NEWSWEEK Editor Jon Meacham said, “We are deeply concerned about Mr. Bahari’s detention. As a longtime NEWSWEEK reporter he has worked hard to be balanced in his coverage of Iran. We see no reason why he should be held by the authorities. We respectfully ask that they release him as soon as possible.”
According to Reporters Without Borders, over 20 Iranian journalists and bloggers have been detained since the disputed presidential elections on June 12. In its statement, NEWSWEEK condemned the seizure of innocent journalists as a violation of the right to a free press in Iran, and called upon world governments to use whatever influence they have to make clear that the detention of Bahari is unwarranted and unacceptable, and to demand his release.
Bahari’s arrest came as the Iranian government cracked down after scattered protests on Saturday turned violent. According to Iranian state TV at least 10 people were killed and over 100 injured as supporters of opposition candidate Mir Hossein Mousavi took to the streets to protest the legitimacy of the results of the presidential vote. Other estimates put the death toll as high as 19. The government had refused to issue any permits for the protest and deployed thousands of riot police and paramilitaries to prevent demonstrators from gathering. Authorities said that several family members of a powerful Mousavi supporter, Ayatollah Ali Akbar Hashemi Rafsanjani, were also arrested for taking part in the protests, although they were later released.
Bahari is a well known figure in Iran. In addition to writing for NEWSWEEK, he is a documentary filmmaker, with at least 10 films to his credit, and a playwright. His movie Along Came a Spider, about a serial killer who was murdering prostitutes in the holy city of Mashad, was the first Iranian documentary to be aired on HBO. He is active in the Iranian Documentary Filmmakers Association, and has worked closely with young Iranians who aspire to be filmmakers. In 2008, 10 films he made with young Iranians aired on the BBC World Service. The year before, the International Documentary Film Festival in Amsterdam organized a retrospective of his work.
For a NEWSWEEK package on Iran earlier this year, Bahari contributed several video profiles of ordinary Iranians.

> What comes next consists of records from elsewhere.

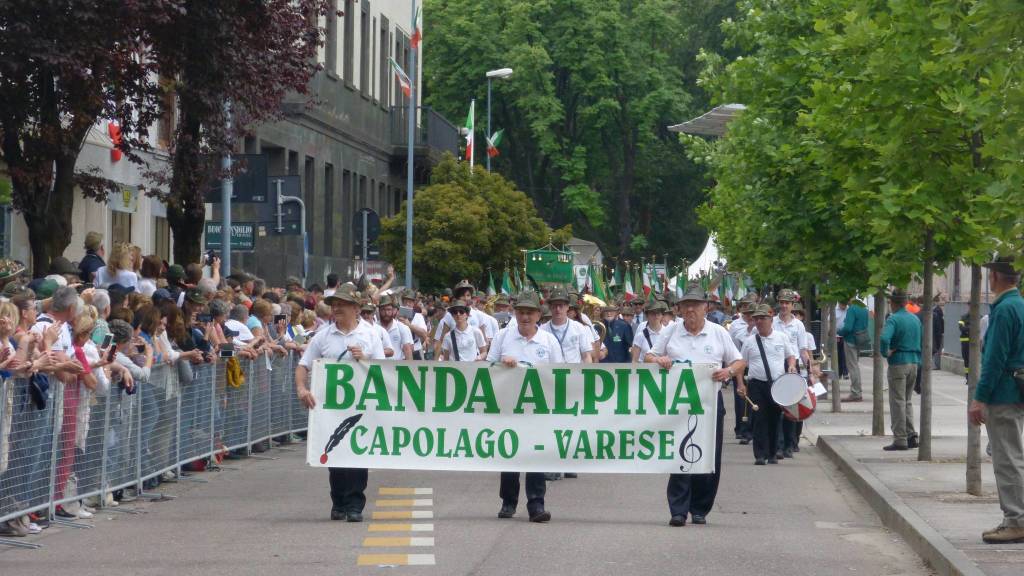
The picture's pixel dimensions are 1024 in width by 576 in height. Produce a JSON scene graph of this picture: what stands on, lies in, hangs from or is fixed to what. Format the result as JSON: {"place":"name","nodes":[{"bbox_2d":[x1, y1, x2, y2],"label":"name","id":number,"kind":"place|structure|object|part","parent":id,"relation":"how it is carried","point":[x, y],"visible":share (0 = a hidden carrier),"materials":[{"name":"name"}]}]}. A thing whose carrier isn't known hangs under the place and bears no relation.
{"place":"outdoors","nodes":[
{"label":"outdoors","id":0,"kind":"place"},
{"bbox_2d":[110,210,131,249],"label":"window","id":1,"kind":"structure","parent":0,"point":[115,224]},
{"bbox_2d":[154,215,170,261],"label":"window","id":2,"kind":"structure","parent":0,"point":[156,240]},
{"bbox_2d":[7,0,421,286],"label":"building","id":3,"kind":"structure","parent":0,"point":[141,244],"materials":[{"name":"grey stone"}]},
{"bbox_2d":[107,120,122,161],"label":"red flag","id":4,"kind":"object","parent":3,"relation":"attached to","point":[112,127],"visible":0.57,"materials":[{"name":"red fabric"}]},
{"bbox_2d":[110,185,138,212],"label":"sign","id":5,"kind":"object","parent":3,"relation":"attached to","point":[126,196],"visible":0.83,"materials":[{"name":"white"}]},
{"bbox_2d":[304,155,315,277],"label":"window","id":6,"kind":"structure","parent":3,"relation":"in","point":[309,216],"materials":[{"name":"grey glass"}]},
{"bbox_2d":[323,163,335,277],"label":"window","id":7,"kind":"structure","parent":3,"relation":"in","point":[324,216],"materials":[{"name":"black glass"}]},
{"bbox_2d":[325,0,338,77],"label":"window","id":8,"kind":"structure","parent":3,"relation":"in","point":[330,32],"materials":[{"name":"grey"}]},
{"bbox_2d":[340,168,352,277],"label":"window","id":9,"kind":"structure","parent":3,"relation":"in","point":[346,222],"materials":[{"name":"black glass"}]},
{"bbox_2d":[344,0,355,85],"label":"window","id":10,"kind":"structure","parent":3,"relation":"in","point":[350,24],"materials":[{"name":"grey"}]},
{"bbox_2d":[362,2,371,95],"label":"window","id":11,"kind":"structure","parent":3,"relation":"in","point":[363,13],"materials":[{"name":"grey"}]},
{"bbox_2d":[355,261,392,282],"label":"sign","id":12,"kind":"object","parent":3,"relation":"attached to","point":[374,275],"visible":0.53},
{"bbox_2d":[380,15,389,106],"label":"window","id":13,"kind":"structure","parent":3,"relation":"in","point":[384,86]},
{"bbox_2d":[386,104,456,165],"label":"balcony","id":14,"kind":"structure","parent":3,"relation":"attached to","point":[391,117],"materials":[{"name":"black metal"}]},
{"bbox_2d":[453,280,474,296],"label":"hat","id":15,"kind":"object","parent":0,"point":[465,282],"visible":0.89,"materials":[{"name":"fabric"}]},
{"bbox_2d":[0,422,931,575],"label":"road","id":16,"kind":"structure","parent":0,"point":[650,529],"materials":[{"name":"grey asphalt"}]},
{"bbox_2d":[0,299,35,540],"label":"woman","id":17,"kind":"object","parent":16,"relation":"on","point":[15,311],"visible":0.77},
{"bbox_2d":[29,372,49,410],"label":"jacket","id":18,"kind":"object","parent":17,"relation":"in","point":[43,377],"visible":0.48,"materials":[{"name":"blue fabric"}]},
{"bbox_2d":[58,313,116,512],"label":"woman","id":19,"kind":"object","parent":16,"relation":"on","point":[82,335],"visible":0.39},
{"bbox_2d":[101,332,113,348],"label":"smartphone","id":20,"kind":"object","parent":19,"relation":"in","point":[108,339],"visible":0.77,"materials":[{"name":"black"}]},
{"bbox_2d":[112,320,155,490],"label":"woman","id":21,"kind":"object","parent":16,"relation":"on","point":[134,372],"visible":0.49},
{"bbox_2d":[0,347,310,536],"label":"metal barrier","id":22,"kind":"object","parent":16,"relation":"on","point":[212,452],"visible":0.77,"materials":[{"name":"grey metal"}]},
{"bbox_2d":[225,356,244,387],"label":"yellow cloth","id":23,"kind":"object","parent":22,"relation":"hanging from","point":[234,362],"visible":0.6,"materials":[{"name":"yellow fabric"}]},
{"bbox_2d":[166,297,214,468],"label":"woman","id":24,"kind":"object","parent":16,"relation":"on","point":[197,297],"visible":0.68},
{"bbox_2d":[294,283,384,521],"label":"man","id":25,"kind":"object","parent":16,"relation":"on","point":[345,311],"visible":0.74},
{"bbox_2d":[356,487,437,567],"label":"road marking","id":26,"kind":"object","parent":16,"relation":"on","point":[412,560],"visible":0.92,"materials":[{"name":"paint"}]},
{"bbox_2d":[488,289,563,522],"label":"man","id":27,"kind":"object","parent":16,"relation":"on","point":[523,333],"visible":0.65},
{"bbox_2d":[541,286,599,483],"label":"man","id":28,"kind":"object","parent":16,"relation":"on","point":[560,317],"visible":0.36},
{"bbox_2d":[642,285,745,526],"label":"man","id":29,"kind":"object","parent":16,"relation":"on","point":[695,333],"visible":0.91},
{"bbox_2d":[303,358,719,472],"label":"banner","id":30,"kind":"object","parent":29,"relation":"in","point":[593,445],"visible":0.96,"materials":[{"name":"white fabric"}]},
{"bbox_2d":[729,300,758,444],"label":"man","id":31,"kind":"object","parent":16,"relation":"on","point":[743,324],"visible":0.5},
{"bbox_2d":[741,304,799,464],"label":"man","id":32,"kind":"object","parent":16,"relation":"on","point":[756,364],"visible":0.95},
{"bbox_2d":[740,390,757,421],"label":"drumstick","id":33,"kind":"object","parent":32,"relation":"in","point":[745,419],"visible":0.96,"materials":[{"name":"wood"}]},
{"bbox_2d":[769,372,818,420],"label":"drum","id":34,"kind":"object","parent":32,"relation":"attached to","point":[797,383],"visible":0.89,"materials":[{"name":"white plastic"}]},
{"bbox_2d":[772,289,815,455],"label":"man","id":35,"kind":"object","parent":16,"relation":"on","point":[787,300],"visible":0.55},
{"bbox_2d":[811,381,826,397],"label":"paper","id":36,"kind":"object","parent":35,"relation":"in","point":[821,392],"visible":0.53,"materials":[{"name":"white paper"}]},
{"bbox_2d":[464,99,474,166],"label":"flag","id":37,"kind":"object","parent":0,"point":[469,123],"visible":0.82,"materials":[{"name":"fabric"}]},
{"bbox_2d":[795,360,1023,575],"label":"pavement","id":38,"kind":"structure","parent":0,"point":[865,403],"materials":[{"name":"grey stone"}]},
{"bbox_2d":[837,297,869,402],"label":"man","id":39,"kind":"object","parent":38,"relation":"on","point":[854,315],"visible":0.89},
{"bbox_2d":[879,289,921,450],"label":"man","id":40,"kind":"object","parent":38,"relation":"on","point":[897,381],"visible":0.98},
{"bbox_2d":[827,0,1023,500],"label":"tree","id":41,"kind":"object","parent":38,"relation":"on","point":[934,0],"visible":0.96,"materials":[{"name":"green plant"}]},
{"label":"tree trunk","id":42,"kind":"part","parent":41,"relation":"part of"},
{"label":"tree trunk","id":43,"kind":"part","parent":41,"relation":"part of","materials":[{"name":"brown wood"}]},
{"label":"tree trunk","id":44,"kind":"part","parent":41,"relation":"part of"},
{"bbox_2d":[931,296,943,370],"label":"person","id":45,"kind":"object","parent":38,"relation":"on","point":[937,313],"visible":0.53},
{"bbox_2d":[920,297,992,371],"label":"fence","id":46,"kind":"object","parent":38,"relation":"on","point":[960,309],"visible":0.33,"materials":[{"name":"grey metal"}]},
{"bbox_2d":[959,311,970,381],"label":"firefighter","id":47,"kind":"object","parent":38,"relation":"on","point":[967,362],"visible":0.28},
{"bbox_2d":[968,252,1023,542],"label":"man","id":48,"kind":"object","parent":38,"relation":"on","point":[1000,348],"visible":0.98},
{"bbox_2d":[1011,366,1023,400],"label":"shoulder bag","id":49,"kind":"object","parent":48,"relation":"attached to","point":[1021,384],"visible":0.98,"materials":[{"name":"black leather"}]},
{"label":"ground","id":50,"kind":"structure","parent":0},
{"bbox_2d":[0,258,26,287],"label":"person","id":51,"kind":"object","parent":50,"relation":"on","point":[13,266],"visible":0.64},
{"bbox_2d":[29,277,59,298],"label":"person","id":52,"kind":"object","parent":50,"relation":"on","point":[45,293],"visible":0.31},
{"bbox_2d":[32,286,81,354],"label":"man","id":53,"kind":"object","parent":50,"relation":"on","point":[54,315],"visible":0.41},
{"bbox_2d":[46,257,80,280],"label":"person","id":54,"kind":"object","parent":50,"relation":"on","point":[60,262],"visible":0.36},
{"bbox_2d":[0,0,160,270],"label":"tree","id":55,"kind":"object","parent":50,"relation":"on","point":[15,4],"visible":0.84,"materials":[{"name":"purple plant"}]},
{"bbox_2d":[78,232,105,283],"label":"man","id":56,"kind":"object","parent":50,"relation":"on","point":[89,240],"visible":0.47},
{"bbox_2d":[95,243,141,292],"label":"woman","id":57,"kind":"object","parent":50,"relation":"on","point":[106,277],"visible":0.48},
{"bbox_2d":[138,254,164,295],"label":"woman","id":58,"kind":"object","parent":50,"relation":"on","point":[150,264],"visible":0.38},
{"bbox_2d":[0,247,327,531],"label":"crowd","id":59,"kind":"object","parent":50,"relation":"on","point":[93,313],"visible":0.45},
{"bbox_2d":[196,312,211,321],"label":"smartphone","id":60,"kind":"object","parent":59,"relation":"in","point":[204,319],"visible":0.9,"materials":[{"name":"black"}]},
{"bbox_2d":[218,345,235,356],"label":"smartphone","id":61,"kind":"object","parent":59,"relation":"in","point":[226,351],"visible":0.95,"materials":[{"name":"black"}]},
{"bbox_2d":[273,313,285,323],"label":"smartphone","id":62,"kind":"object","parent":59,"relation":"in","point":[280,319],"visible":0.79,"materials":[{"name":"black"}]},
{"bbox_2d":[163,263,188,302],"label":"person","id":63,"kind":"object","parent":50,"relation":"on","point":[174,271],"visible":0.4},
{"bbox_2d":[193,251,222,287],"label":"person","id":64,"kind":"object","parent":50,"relation":"on","point":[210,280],"visible":0.29},
{"bbox_2d":[204,250,220,266],"label":"camera","id":65,"kind":"object","parent":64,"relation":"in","point":[212,256],"visible":0.64,"materials":[{"name":"black"}]},
{"bbox_2d":[112,0,329,270],"label":"tree","id":66,"kind":"object","parent":50,"relation":"on","point":[312,41],"visible":0.81,"materials":[{"name":"plant"}]},
{"bbox_2d":[220,97,231,272],"label":"pole","id":67,"kind":"object","parent":50,"relation":"on","point":[228,238],"visible":0.39,"materials":[{"name":"grey metal"}]},
{"bbox_2d":[205,221,256,251],"label":"street sign","id":68,"kind":"object","parent":67,"relation":"attached to","point":[247,244],"visible":0.71,"materials":[{"name":"metal"}]},
{"bbox_2d":[231,154,266,203],"label":"traffic sign","id":69,"kind":"object","parent":67,"relation":"attached to","point":[241,178],"visible":0.72,"materials":[{"name":"black"}]},
{"bbox_2d":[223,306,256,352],"label":"person","id":70,"kind":"object","parent":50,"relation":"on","point":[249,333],"visible":0.46},
{"bbox_2d":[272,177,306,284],"label":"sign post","id":71,"kind":"object","parent":50,"relation":"on","point":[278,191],"visible":0.7,"materials":[{"name":"grey metal"}]},
{"bbox_2d":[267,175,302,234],"label":"traffic sign","id":72,"kind":"object","parent":71,"relation":"attached to","point":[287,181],"visible":0.76,"materials":[{"name":"grey metal"}]},
{"bbox_2d":[351,207,381,258],"label":"round sign","id":73,"kind":"object","parent":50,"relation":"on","point":[367,214],"visible":0.88,"materials":[{"name":"black metal"}]},
{"bbox_2d":[373,294,416,360],"label":"man","id":74,"kind":"object","parent":50,"relation":"on","point":[386,313],"visible":0.47},
{"bbox_2d":[405,0,415,293],"label":"pole","id":75,"kind":"object","parent":50,"relation":"on","point":[410,253],"visible":0.81,"materials":[{"name":"grey metal"}]},
{"bbox_2d":[388,56,411,99],"label":"flag","id":76,"kind":"object","parent":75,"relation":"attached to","point":[406,86],"visible":0.83,"materials":[{"name":"fabric"}]},
{"bbox_2d":[411,5,421,48],"label":"flag","id":77,"kind":"object","parent":75,"relation":"attached to","point":[415,37],"visible":0.93,"materials":[{"name":"red fabric"}]},
{"bbox_2d":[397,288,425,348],"label":"man","id":78,"kind":"object","parent":50,"relation":"on","point":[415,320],"visible":0.38},
{"bbox_2d":[438,301,486,361],"label":"man","id":79,"kind":"object","parent":50,"relation":"on","point":[462,339],"visible":0.58},
{"bbox_2d":[374,154,554,291],"label":"tree","id":80,"kind":"object","parent":50,"relation":"on","point":[436,244],"visible":0.87,"materials":[{"name":"green plant"}]},
{"bbox_2d":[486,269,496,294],"label":"flag","id":81,"kind":"object","parent":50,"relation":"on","point":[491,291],"visible":0.63,"materials":[{"name":"fabric"}]},
{"bbox_2d":[486,66,513,173],"label":"street lamp","id":82,"kind":"object","parent":50,"relation":"on","point":[489,92],"visible":0.47,"materials":[{"name":"grey metal"}]},
{"bbox_2d":[487,129,503,157],"label":"flag","id":83,"kind":"object","parent":82,"relation":"attached to","point":[495,138],"visible":0.66,"materials":[{"name":"fabric"}]},
{"bbox_2d":[501,267,513,294],"label":"flag","id":84,"kind":"object","parent":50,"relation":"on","point":[508,284],"visible":0.63,"materials":[{"name":"green fabric"}]},
{"bbox_2d":[523,247,573,283],"label":"green banner","id":85,"kind":"object","parent":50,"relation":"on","point":[541,266],"visible":0.91,"materials":[{"name":"green fabric"}]},
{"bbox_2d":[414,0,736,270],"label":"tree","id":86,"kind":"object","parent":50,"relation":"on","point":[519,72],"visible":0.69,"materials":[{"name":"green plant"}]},
{"bbox_2d":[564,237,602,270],"label":"small building","id":87,"kind":"structure","parent":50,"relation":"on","point":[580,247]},
{"bbox_2d":[589,266,606,301],"label":"flag","id":88,"kind":"object","parent":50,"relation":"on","point":[597,288],"visible":0.67,"materials":[{"name":"green fabric"}]},
{"bbox_2d":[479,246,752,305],"label":"flags","id":89,"kind":"object","parent":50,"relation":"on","point":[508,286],"visible":0.49,"materials":[{"name":"fabric"}]},
{"bbox_2d":[602,304,634,363],"label":"man","id":90,"kind":"object","parent":50,"relation":"on","point":[623,353],"visible":0.53},
{"bbox_2d":[583,294,606,306],"label":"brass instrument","id":91,"kind":"object","parent":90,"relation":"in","point":[593,298],"visible":0.39,"materials":[{"name":"yellow metal"}]},
{"bbox_2d":[613,262,623,291],"label":"flag","id":92,"kind":"object","parent":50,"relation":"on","point":[617,282],"visible":0.72,"materials":[{"name":"green fabric"}]},
{"bbox_2d":[623,265,635,299],"label":"flag","id":93,"kind":"object","parent":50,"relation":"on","point":[628,288],"visible":0.81,"materials":[{"name":"fabric"}]},
{"bbox_2d":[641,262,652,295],"label":"flag","id":94,"kind":"object","parent":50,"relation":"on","point":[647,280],"visible":0.74,"materials":[{"name":"fabric"}]},
{"bbox_2d":[630,297,670,362],"label":"man","id":95,"kind":"object","parent":50,"relation":"on","point":[654,324],"visible":0.44},
{"bbox_2d":[675,265,686,297],"label":"flag","id":96,"kind":"object","parent":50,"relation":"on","point":[680,288],"visible":0.65,"materials":[{"name":"green fabric"}]},
{"bbox_2d":[688,232,725,276],"label":"white tent","id":97,"kind":"object","parent":50,"relation":"on","point":[699,266],"visible":0.27,"materials":[{"name":"white fabric"}]},
{"bbox_2d":[669,102,745,135],"label":"canopy","id":98,"kind":"object","parent":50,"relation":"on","point":[730,106],"visible":0.29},
{"bbox_2d":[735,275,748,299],"label":"flag","id":99,"kind":"object","parent":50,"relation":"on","point":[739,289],"visible":0.63,"materials":[{"name":"fabric"}]},
{"bbox_2d":[695,0,893,436],"label":"tree","id":100,"kind":"object","parent":50,"relation":"on","point":[793,26],"visible":0.7,"materials":[{"name":"green plant"}]},
{"bbox_2d":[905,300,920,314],"label":"person","id":101,"kind":"object","parent":50,"relation":"on","point":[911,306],"visible":0.19}
]}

Bahari is also one of the only filmmakers to work in Iraq since the U.S. invasion in 2003. His films have covered subjects as varied as Grand Ayatollah Ali Sistani and Shiite cleric Moqtada al-Sadr, and his work on the difficulties faced by journalists in Iraq has been especially well regarded.
The Harvard Film Archives had this to say about Bahari’s work: “In a country known for neorealist fiction films that focus on small events in the lives of individuals, the work of Iranian director Maziar Bahari is somewhat anomalous. Employing a traditional documentary style to explore more far-reaching cultural events, Bahari’s films provide a glimpse inside contemporary Iranian culture as they reveal the human element behind the headlines and capture cultural truths through the lens of individual experience. Representing a new generation of young Iranian filmmakers, Bahari’s trenchant looks at social issues in his country have brought both controversy and international acclaim.”

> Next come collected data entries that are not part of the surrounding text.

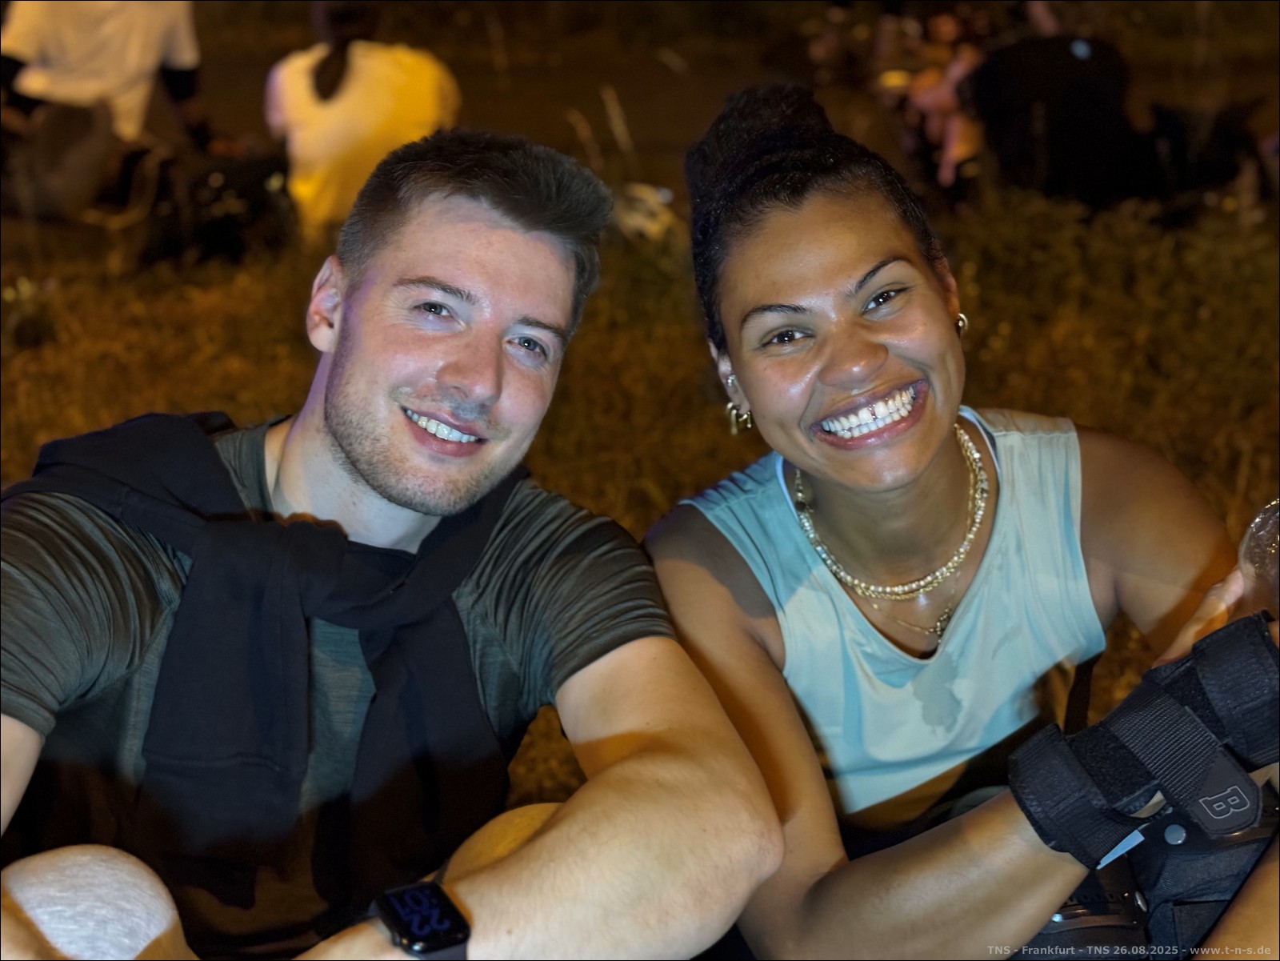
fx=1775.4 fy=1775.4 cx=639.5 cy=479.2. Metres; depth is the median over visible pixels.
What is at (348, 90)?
person
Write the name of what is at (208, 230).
backpack
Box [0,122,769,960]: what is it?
man
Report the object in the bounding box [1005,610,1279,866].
brace
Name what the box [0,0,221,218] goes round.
person
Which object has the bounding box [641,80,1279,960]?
woman
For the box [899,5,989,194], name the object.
person
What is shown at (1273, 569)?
plastic cup
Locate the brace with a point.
(1178, 709)
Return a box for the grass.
[0,30,1279,837]
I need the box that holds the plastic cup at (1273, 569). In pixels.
[1236,498,1279,623]
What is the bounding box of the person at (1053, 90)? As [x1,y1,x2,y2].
[964,7,1143,208]
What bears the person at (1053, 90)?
on the grass
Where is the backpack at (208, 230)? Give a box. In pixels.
[140,147,295,267]
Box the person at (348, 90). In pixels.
[264,0,459,238]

He moved to Canada in 1988 to study film and political science and graduated with a degree in Communications at Concordia University Montreal, before returning to Iran to work as a journalist. His first films were made in Canada and he has a home in Toronto. His mother had a simple plea for the Iranian authorities: “I just want Maziar to come home,” she said on Sunday night. “I just want my son back.”